Russian President Vladimir Putin says Moscow will not deploy ground troops to Syria, where it has conducted air strikes against what it claims are Islamic State (IS) targets.

'This is ruled out,' Putin said in an interview broadcast October 11 on Russia's state-owned Rossia-1 television.

Russian lawmakers last month granted Putin approval to launch an air campaign in Syria in Moscow's bid to bolster embattled Syrian President Bashar al-Assad in his four-year-long war against an array of rebel factions, including IS militants.

Officials in Moscow have repeatedly denied that Russian troops would conduct ground operations in the war-torn country.

Moscow says its air strikes are targeting assets of the extremist IS organization in Syria.

Syrian opposition figures and Western governments say Russia has targeted rebel groups -- including some trained and equipped by the United States -- that are not linked to IS militants.

Putin's interview was broadcast a day after the Pentagon said Washington and Moscow had made 'progress' during talks designed to avoid accidents in Syrian airspace as the two countries conduct separate bombing campaigns.

'The discussions were professional and focused narrowly on the implementation of specific safety procedures,' Pentagon press secretary Peter Cook said in an October 10 statement.

Russian planes recently flew near a U.S. drone, officials say, and the U.S. military, which has been bombarding IS sites in Syria since last year, has had to reroute some flights to avoid any close calls.

Moscow and Assad characterize all armed groups in Syria as terrorists, while the United States and its allies have focused their air war on IS militants.

Putin said in the interview broadcast October 11 that Russia "warned our partners beforehand, both the American partners and many other partners, especially countries of the region, about our intentions and our plans.'

The Russian president said 'no one had ever warned [Russia] about the planning and launch of such operations," adding that Moscow is "working in strict compliance with international law, at the request of the Syrian authorities.'

Assad's forces have reportedly made gains against insurgent forces with the backing of Russian air raids that continued on October 11.

Russia's Defense Ministry said on October 11 that over the past 24 hours, its war planes had flown 64 sorties, hitting 63 targets and destroying 53 fortified positions.

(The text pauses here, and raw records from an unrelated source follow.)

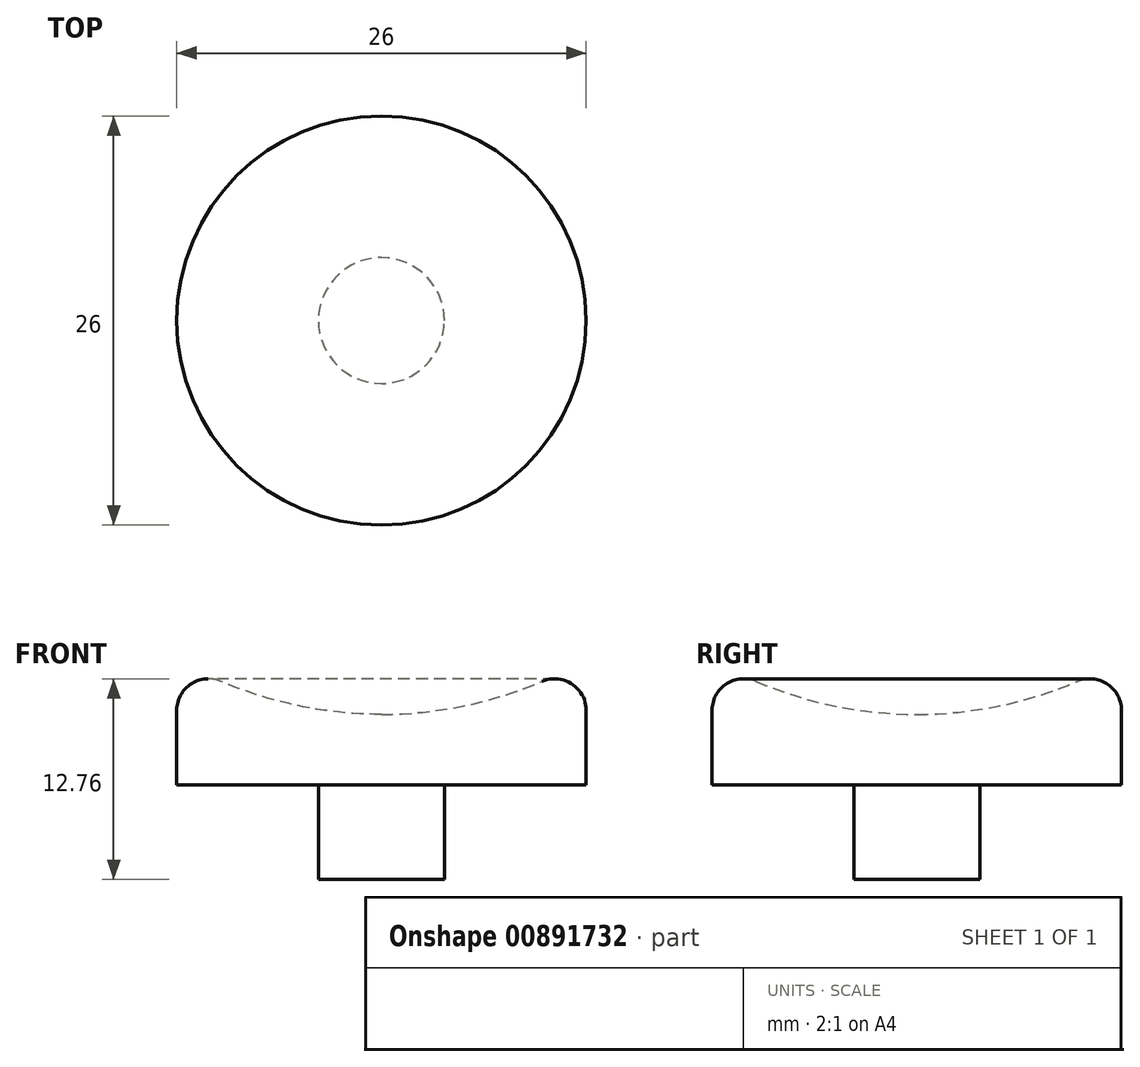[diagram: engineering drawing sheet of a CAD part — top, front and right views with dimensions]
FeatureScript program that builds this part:
annotation { "Feature Type Name" : "Feature", "Feature Type Description" : "" }
export const myFeature = defineFeature(function(context is Context, id is Id, definition is map)
    precondition{}
    {
        {
            var Q0;
            Q0=qCreatedBy(makeId("Front.planeOp"),FACE);
            var sketch = newSketch(context, id + "F0", { "sketchPlane" : qUnion([Q0])});
            skLineSegment(sketch, "E0", {"start": v(0, 128.24) * mm, "end": v(0, -112.08) * mm, "construction": true});
            skLineSegment(sketch, "E1", {"start": v(0, 0) * mm, "end": v(4, 0) * mm});
            skLineSegment(sketch, "E2", {"start": v(4, 0) * mm, "end": v(4, 6) * mm});
            skLineSegment(sketch, "E3", {"start": v(4, 6) * mm, "end": v(13, 6) * mm});
            skLineSegment(sketch, "E4", {"start": v(13, 6) * mm, "end": v(13, 14) * mm});
            skArc(sketch, "E5", {"start": v(0, 10.5) * mm, "mid": v(6.73, 11.39) * mm, "end": v(13, 14) * mm});
            skLineSegment(sketch, "E6", {"start": v(0, 0) * mm, "end": v(0, 10.5) * mm});
            skLineSegment(sketch, "E7.MirrorCS", {"start": v(-13, 6) * mm, "end": v(-13, 14) * mm});
            skLineSegment(sketch, "E8.MirrorCS", {"start": v(-4, 0) * mm, "end": v(-4, 6) * mm});
            skLineSegment(sketch, "E9.MirrorCS", {"start": v(-4, 6) * mm, "end": v(-13, 6) * mm});
            skLineSegment(sketch, "E10.MirrorCS", {"start": v(0, 0) * mm, "end": v(-4, 0) * mm});
            skArc(sketch, "E11.MirrorCS", {"start": v(0, 10.5) * mm, "mid": v(-6.73, 11.39) * mm, "end": v(-13, 14) * mm});
            skSolve(sketch);
        }
        {
            var Q0;
            Q0=sQuery(id+"F0.wireOp",EDGE,"E5");
            var Q1;
            Q1=sQuery(id+"F0.wireOp",EDGE,"E4");
            var Q2;
            Q2=sQuery(id+"F0.wireOp",EDGE,"E3");
            var Q3;
            Q3=sQuery(id+"F0.wireOp",EDGE,"E2");
            var Q4;
            Q4=sQuery(id+"F0.wireOp",EDGE,"E6");
            revolve(context, id + "F1", {"bodyType" : ToolBodyType.SURFACE, "surfaceOperationType" : NewSurfaceOperationType.NEW, "surfaceEntities" : qUnion([Q0, Q1, Q2, Q3]), "axis" : qUnion([Q4]), "revolveType" : RevolveType.FULL});
        }
        {
            var Q0;
            Q0=makeQuery(id+"F1.opRevolve","SWEPT_EDGE",EDGE,{"disambiguationData":[OSD([sQuery(id+"F0.wireOp",VERTEX,"E4.end")])]});
            fillet(context, id + "F2", {"entities" : qUnion([Q0]), "radius" : 2 * mm, "tangentPropagation" : true, "allowEdgeOverflow" : false});
        }
    });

It described all of these targets as controlled by IS militants, though most of the areas it claimed to have struck are not held by the group.

AP cited an unidentified Syrian military official as saying on October 11 that government forces seized the village of Tak Sukayk in the central Hama Province, the second village captured by Assad's forces since launching a ground offensive under the cover of the Russian air campaign that began on September 30.

The fighting in Syria continued on several fronts in the north of the Hama Province and the nearby rebel-controlled Idlib Province, AP reported.

Putin said in the interview broadcast October 11 that Russia's objective is to stabilize the Syrian government and create conditions for a political compromise.

'When a division of international terrorists stands near the capital, then there is probably little desire for the Syrian government to negotiate, most likely feeling itself under siege in its own capital,' he said.

Washington accuses Assad of terrorizing his own population in his bid to remain in power and insists that he cannot be part of a postwar government in Syria.

Russia rejects the U.S. position, saying Assad and his military represent the best chance to defeat IS militants.